Personally, I'd just use UTF-8. If you want GDB's output,
expect it to
be UTF-8. The MI layer is a "transport", and
can add its own necessary
escaping (of quote marks, mostly). Alternatively, make GDB
output in
the current locale's character set.
So, if we print a wchar_t string as a string, and the user
has conveyed
to us that their wchar_t strings are Unicode code points,
then we can
convert that to the appropriate multibyte string on output
using the
host character set.
Picked a host character set that can't represent some
target characters?
The CLI should fall back to pretty escape sequences, I
don't know what
the MI should do, but probably the answer is unimportant.

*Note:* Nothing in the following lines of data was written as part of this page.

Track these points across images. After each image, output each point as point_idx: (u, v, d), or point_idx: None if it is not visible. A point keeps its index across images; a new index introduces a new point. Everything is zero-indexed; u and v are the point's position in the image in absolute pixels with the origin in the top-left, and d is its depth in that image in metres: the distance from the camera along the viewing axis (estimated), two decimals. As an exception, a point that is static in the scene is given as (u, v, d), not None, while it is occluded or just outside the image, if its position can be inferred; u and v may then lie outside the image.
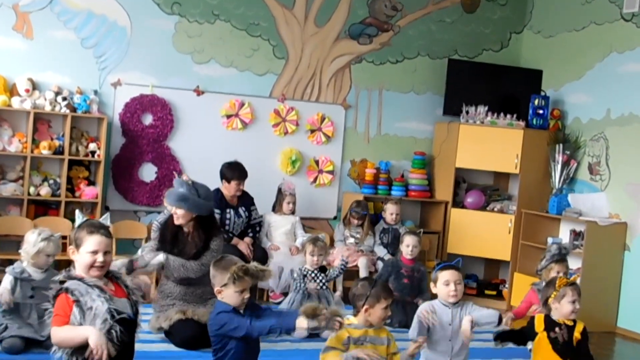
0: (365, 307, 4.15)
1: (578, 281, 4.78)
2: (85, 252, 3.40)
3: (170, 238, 5.76)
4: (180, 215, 5.67)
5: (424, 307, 4.56)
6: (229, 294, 3.95)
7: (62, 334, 3.25)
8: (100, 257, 3.42)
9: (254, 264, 4.04)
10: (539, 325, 4.58)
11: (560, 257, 6.07)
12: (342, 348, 4.11)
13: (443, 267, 4.60)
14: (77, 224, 3.45)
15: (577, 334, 4.58)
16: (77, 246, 3.42)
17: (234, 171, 7.25)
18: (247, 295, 3.98)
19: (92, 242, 3.41)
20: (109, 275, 3.51)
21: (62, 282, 3.39)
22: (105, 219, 3.67)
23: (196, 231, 5.73)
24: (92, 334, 3.23)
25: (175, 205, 5.68)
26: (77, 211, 3.58)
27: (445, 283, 4.51)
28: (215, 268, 4.05)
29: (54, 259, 5.30)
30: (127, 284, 3.56)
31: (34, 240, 5.18)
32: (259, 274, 4.00)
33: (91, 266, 3.42)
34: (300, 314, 3.84)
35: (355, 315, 4.22)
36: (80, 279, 3.37)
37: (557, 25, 8.61)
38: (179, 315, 5.55)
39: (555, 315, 4.60)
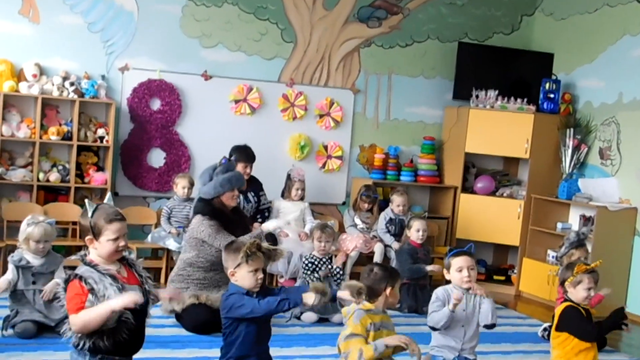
0: (388, 288, 4.12)
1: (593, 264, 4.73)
2: (107, 241, 3.39)
3: (236, 220, 5.85)
4: (238, 195, 5.95)
5: (440, 293, 4.54)
6: (242, 275, 3.95)
7: (84, 317, 3.24)
8: (121, 242, 3.43)
9: (265, 244, 4.06)
10: (583, 312, 4.58)
11: (579, 243, 6.07)
12: (365, 334, 4.08)
13: (456, 254, 4.59)
14: (89, 213, 3.41)
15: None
16: (96, 235, 3.39)
17: (240, 154, 7.24)
18: (260, 276, 3.98)
19: (112, 230, 3.40)
20: (123, 262, 3.50)
21: (72, 268, 3.38)
22: (109, 200, 3.65)
23: (239, 208, 6.05)
24: (114, 302, 3.22)
25: (241, 186, 6.02)
26: (86, 200, 3.54)
27: (458, 270, 4.52)
28: (227, 251, 4.05)
29: (49, 244, 5.27)
30: (140, 272, 3.55)
31: (22, 227, 5.21)
32: (271, 253, 4.04)
33: (114, 252, 3.42)
34: (310, 289, 3.92)
35: (373, 301, 4.19)
36: (94, 266, 3.36)
37: (569, 7, 8.52)
38: (192, 300, 5.55)
39: (571, 298, 4.59)
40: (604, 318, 4.67)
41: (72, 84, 7.14)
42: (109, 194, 3.71)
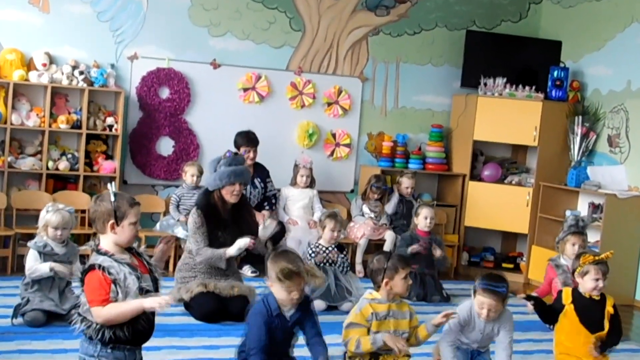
0: (385, 280, 4.13)
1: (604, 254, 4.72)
2: (129, 225, 3.43)
3: (233, 218, 5.69)
4: (240, 191, 5.71)
5: (464, 313, 4.38)
6: (277, 290, 3.90)
7: (113, 311, 3.27)
8: (138, 227, 3.49)
9: (307, 266, 3.94)
10: (567, 297, 4.61)
11: (578, 229, 6.06)
12: (365, 324, 4.10)
13: (487, 289, 4.25)
14: (112, 197, 3.43)
15: (609, 308, 4.61)
16: (120, 219, 3.41)
17: (242, 138, 7.32)
18: (296, 296, 3.89)
19: (134, 213, 3.45)
20: (132, 251, 3.52)
21: (84, 257, 3.40)
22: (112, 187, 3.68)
23: (244, 205, 5.80)
24: (146, 303, 3.26)
25: (243, 182, 5.72)
26: (109, 184, 3.56)
27: (480, 306, 4.28)
28: (270, 260, 3.94)
29: (68, 232, 5.29)
30: (148, 260, 3.57)
31: (42, 213, 5.23)
32: (307, 277, 3.88)
33: (133, 237, 3.45)
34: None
35: (377, 290, 4.20)
36: (110, 256, 3.38)
37: (576, -6, 8.51)
38: (200, 288, 5.57)
39: (580, 289, 4.61)
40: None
41: (81, 72, 7.16)
42: (113, 183, 3.70)
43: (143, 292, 3.37)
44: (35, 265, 5.11)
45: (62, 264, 5.17)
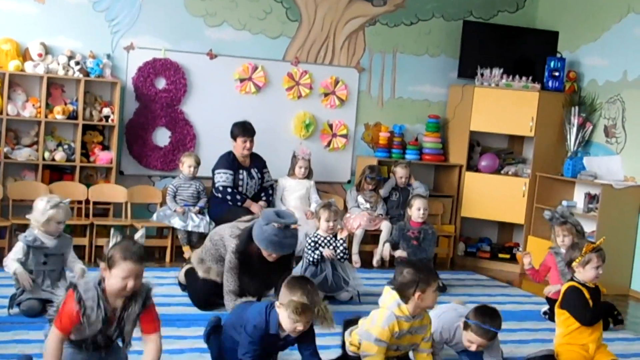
0: (417, 293, 3.97)
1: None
2: (116, 276, 3.42)
3: (258, 269, 5.45)
4: (278, 256, 5.39)
5: (447, 330, 4.37)
6: (283, 316, 3.81)
7: (50, 349, 3.41)
8: (130, 283, 3.43)
9: (322, 304, 3.82)
10: (587, 294, 4.61)
11: (558, 221, 6.10)
12: (388, 342, 4.01)
13: (481, 329, 4.17)
14: (111, 243, 3.43)
15: (603, 290, 4.69)
16: (110, 266, 3.43)
17: (239, 128, 7.29)
18: (300, 329, 3.81)
19: (124, 268, 3.40)
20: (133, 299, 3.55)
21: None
22: (142, 237, 3.57)
23: (277, 264, 5.45)
24: None
25: (281, 252, 5.38)
26: (112, 229, 3.54)
27: (469, 342, 4.23)
28: (286, 285, 3.85)
29: (65, 225, 5.27)
30: (129, 315, 3.55)
31: (42, 208, 5.14)
32: (317, 315, 3.80)
33: (120, 290, 3.44)
34: None
35: (406, 302, 4.02)
36: (102, 290, 3.44)
37: (573, -15, 8.50)
38: (217, 279, 5.51)
39: (580, 278, 4.63)
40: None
41: (77, 63, 7.14)
42: (142, 231, 3.59)
43: (95, 343, 3.51)
44: (9, 261, 5.11)
45: (54, 256, 5.19)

> My point is, MI consumers are already parsing ISO C
strings. They
> just need to parse more of them.
IMO, we need to make them parse less of them.
Everywhere the MI consumer needs to parse something which
originated
as GDB CLI output, things go bad. For instance, MI
consumers may get
confused by the automatic limits on "set print
elements", which
truncates strings.
After "set print elements 2":
(gdb) interpreter-exec mi "-var-create - *
\"(char *)&__libc_version\""
^done,name="var1",numchild="1",type=
"char *"
(gdb)
(gdb) interpreter-exec mi "-var-evaluate-expression
var1"
^done,value="0x102a80 \"2.\"..."
(gdb)
Not very nice of us, was that?
> There is no provision in ISO C for variable-size
wchar_t encodings.
> The portion of the standard I referred to says that
wchar_t "...is an
> integer type whose range of values can represent
distinct codes for
> all members of the largest extended character set
speci???ed among the
> supported locales".
(A) GDB supports languages other than C.
(B) While I am inclined to agree with you about the language
of ISO C,
we don't get to ignore the reality of platforms with a
16-bit wchar_t
which store UTF-16 in it.
--
Daniel Jacobowitz
CodeSourcery
|